Elevator Repair and Replacement Projects Maximizing Safety, Minimizing Disruption

The invention and adaptation of vertical transportation – otherwise known as the elevator – in the 1850s changed the face of architecture, space design, and apartment living forever. Unfortunately, like any mechanical system, every so often elevators must undergo a major repair, refurbishment or replacement. If you live on the first, second, third, or even the fourth floor, that’s an inconvenience, but perhaps not a life-changing event. If you live on the 20th floor, or live with a disability...well, that’s a different story.
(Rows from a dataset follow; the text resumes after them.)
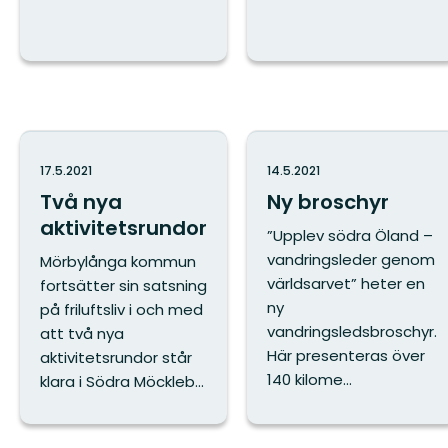
17.5.2021
14.5.2021
Två nya
Ny broschyr
aktivitetsrundor
”Upplev södra Öland –
vandringsleder genom
Mörbylånga kommun
världsarvet” heter en
fortsätter sin satsning
ny
på friluftsliv i och med
vandringsledsbroschyr.
att två nya
Här presenteras över
aktivitetsrundor står
140 kilome...
klara i Södra Möckleb...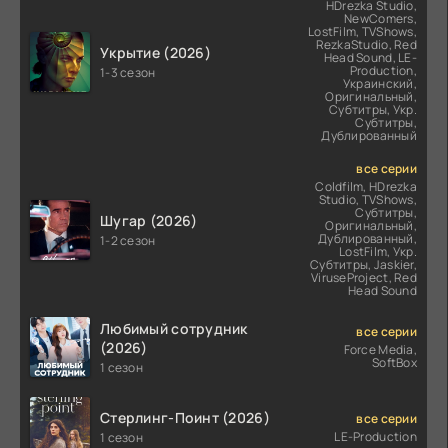
HDrezka Studio,
NewComers,
LostFilm, TVShows,
RezkaStudio, Red
Укрытие (2026)
Head Sound, LE-
Production,
1-3 сезон
Украинский,
Оригинальный,
Субтитры, Укр.
Субтитры,
Дублированный
все серии
Coldfilm, HDrezka
Studio, TVShows,
Субтитры,
Шугар (2026)
Оригинальный,
Дублированный,
1-2 сезон
LostFilm, Укр.
Субтитры, Jaskier,
ViruseProject, Red
Head Sound
Любимый сотрудник
все серии
(2026)
Force Media,
SoftBox
1 сезон
Стерлинг-Поинт (2026)
все серии
LE-Production
1 сезон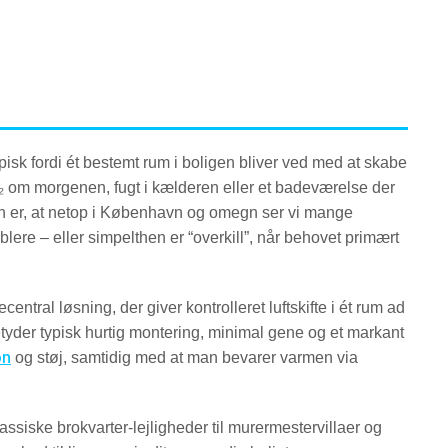
typisk fordi ét bestemt rum i boligen bliver ved med at skabe
O₂ om morgenen, fugt i kælderen eller et badeværelse der
tion er, at netop i København og omegn ser vi mange
ablere – eller simpelthen er “overkill”, når behovet primært
entral løsning, der giver kontrolleret luftskifte i ét rum ad
yder typisk hurtig montering, minimal gene og et markant
on
og støj, samtidig med at man bevarer varmen via
assiske brokvarter-lejligheder til murermestervillaer og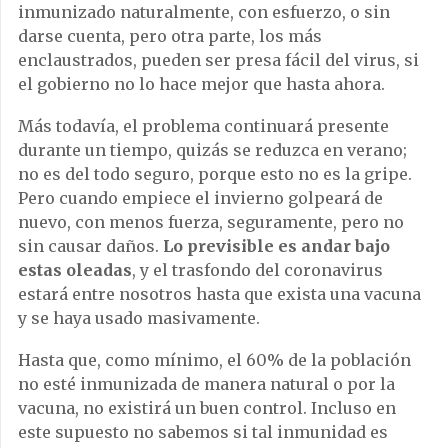
inmunizado naturalmente, con esfuerzo, o sin
darse cuenta, pero otra parte, los más
enclaustrados, pueden ser presa fácil del virus, si
el gobierno no lo hace mejor que hasta ahora.
Más todavía, el problema continuará presente
durante un tiempo, quizás se reduzca en verano;
no es del todo seguro, porque esto no es la gripe.
Pero cuando empiece el invierno golpeará de
nuevo, con menos fuerza, seguramente, pero no
sin causar daños.
Lo previsible es andar bajo
estas oleadas
, y el trasfondo del coronavirus
estará entre nosotros hasta que exista una vacuna
y se haya usado masivamente.
Hasta que, como mínimo, el 60% de la población
no esté inmunizada de manera natural o por la
vacuna, no existirá un buen control. Incluso en
este supuesto no sabemos si tal inmunidad es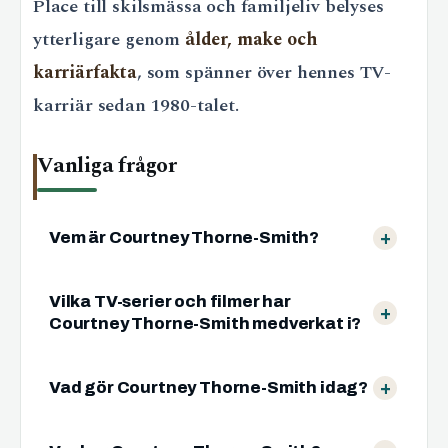
Place till skilsmässa och familjeliv belyses
ytterligare genom
ålder, make och
karriärfakta
, som spänner över hennes TV-
karriär sedan 1980-talet.
Vanliga frågor
Vem är Courtney Thorne-Smith?
Vilka TV-serier och filmer har
Courtney Thorne-Smith medverkat i?
Vad gör Courtney Thorne-Smith idag?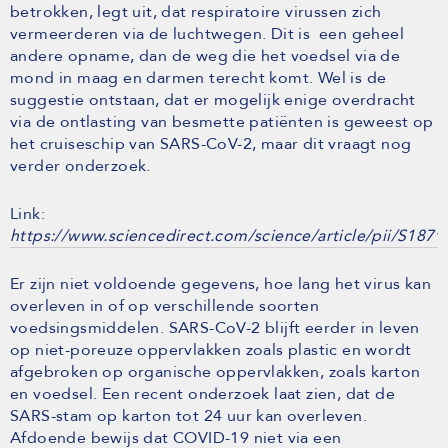
betrokken, legt uit, dat respiratoire virussen zich
vermeerderen via de luchtwegen. Dit is een geheel
andere opname, dan de weg die het voedsel via de
mond in maag en darmen terecht komt. Wel is de
suggestie ontstaan, dat er mogelijk enige overdracht
via de ontlasting van besmette patiënten is geweest op
het cruiseschip van SARS-CoV-2, maar dit vraagt nog
verder onderzoek.
Link:
https://www.sciencedirect.com/science/article/pii/S18
Er zijn niet voldoende gegevens, hoe lang het virus kan
overleven in of op verschillende soorten
voedsingsmiddelen. SARS-CoV-2 blijft eerder in leven
op niet-poreuze oppervlakken zoals plastic en wordt
afgebroken op organische oppervlakken, zoals karton
en voedsel. Een recent onderzoek laat zien, dat de
SARS-stam op karton tot 24 uur kan overleven.
Afdoende bewijs dat COVID-19 niet via een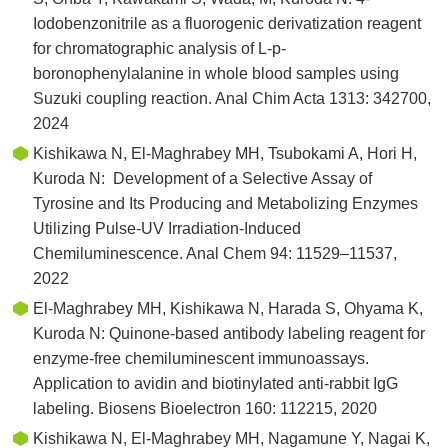
Iodobenzonitrile as a fluorogenic derivatization reagent
for chromatographic analysis of L-p-
boronophenylalanine in whole blood samples using
Suzuki coupling reaction. Anal Chim Acta 1313: 342700,
2024
Kishikawa N, El-Maghrabey MH, Tsubokami A, Hori H,
Kuroda N:
Development of a Selective Assay of
Tyrosine and Its Producing and Metabolizing Enzymes
Utilizing Pulse-UV Irradiation-Induced
Chemiluminescence. Anal Chem 94: 11529–11537,
2022
El-Maghrabey MH, Kishikawa N, Harada S, Ohyama K,
Kuroda N: Quinone-based antibody labeling reagent for
enzyme-free chemiluminescent immunoassays.
Application to avidin and biotinylated anti-rabbit IgG
labeling. Biosens Bioelectron 160: 112215, 2020
Kishikawa N, El-Maghrabey MH, Nagamune Y, Nagai K,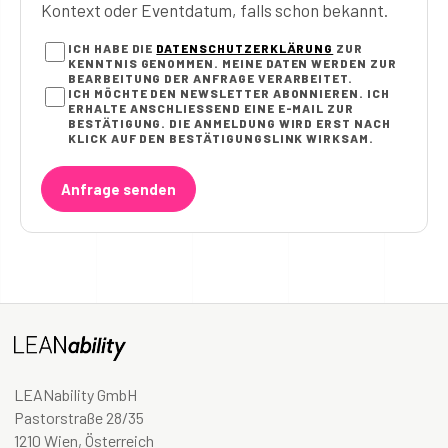
Kontext oder Eventdatum, falls schon bekannt.
ICH HABE DIE
DATENSCHUTZERKLÄRUNG
ZUR
KENNTNIS GENOMMEN. MEINE DATEN WERDEN ZUR
BEARBEITUNG DER ANFRAGE VERARBEITET.
ICH MÖCHTE DEN NEWSLETTER ABONNIEREN. ICH
ERHALTE ANSCHLIESSEND EINE E-MAIL ZUR B
ESTÄTIGUNG. DIE ANMELDUNG WIRD ERST NACH K
LICK AUF DEN BESTÄTIGUNGSLINK WIRKSAM.
Anfrage senden
LEANability GmbH
Pastorstraße 28/35
1210 Wien, Österreich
Depending on what the problem is will dictate if the elevator will be modernized or replaced. In both cases, the undertaking is expensive and time consuming. “A well-maintained elevator should last anywhere between 15 and 20 years,” says Frank Livoti, president of Brooklyn Elevator Inc. in Brooklyn, New York. “However depending on the type of elevator application, certain major parts might need to be changed in the interim. With respect to the age and condition of an elevator, a modernization can be either recommended or required in order to pass mandated annual safety inspections. Replacing or modernizing an older elevator is recommended to make it safer for its passengers, and as well as to make the device more energy efficient, thus cutting down on energy costs for the building.”

Elevator Components and Their Maintenance

According to the pros, it’s not the entire system or even the elevator cab that will necessarily need replacement or refurbishment. “You replace the components,” says Jacquelyn Duggan, an account executive with Gumley Haft Property Management in New York City. You might have to replace the cables, the control board, or upgrade other mechanisms, she explains.

Elevators are composed of lots of moving parts.  According to the website elevatorsource.com, the component parts of an elevator include the electrical switchgear; wiring; controller/dispatcher; cab interior; machinery; shaft doors and shaftway; hoist rails; cables; hydraulic pistons; call stations; and operating panels. These components have useful lives ranging from 15 years for an elevator cab interior to 50-plus years for elevator switchgear. Most of the components have useful lives of between 20 and 25 years. 

“Twenty years is the rough approximation for the life of elevator mechanicals, though there are many variables,” says Eveline Smythe, an executive manager with AKAM On-Site, the managing agent for The Tides condominium community in Hollywood, Florida. “Any time you do any kind of significant upgrade – like a mechanical upgrade – you may not be doing an entire modernization, which requires upgrading the cables, and a whole lot of other things. But, if you do a portion of the work at a time, it can significantly increase the life of the machinery overall. Alternatively, if you haven’t touched the elevator machinery at all, the useful life is about 20 years.”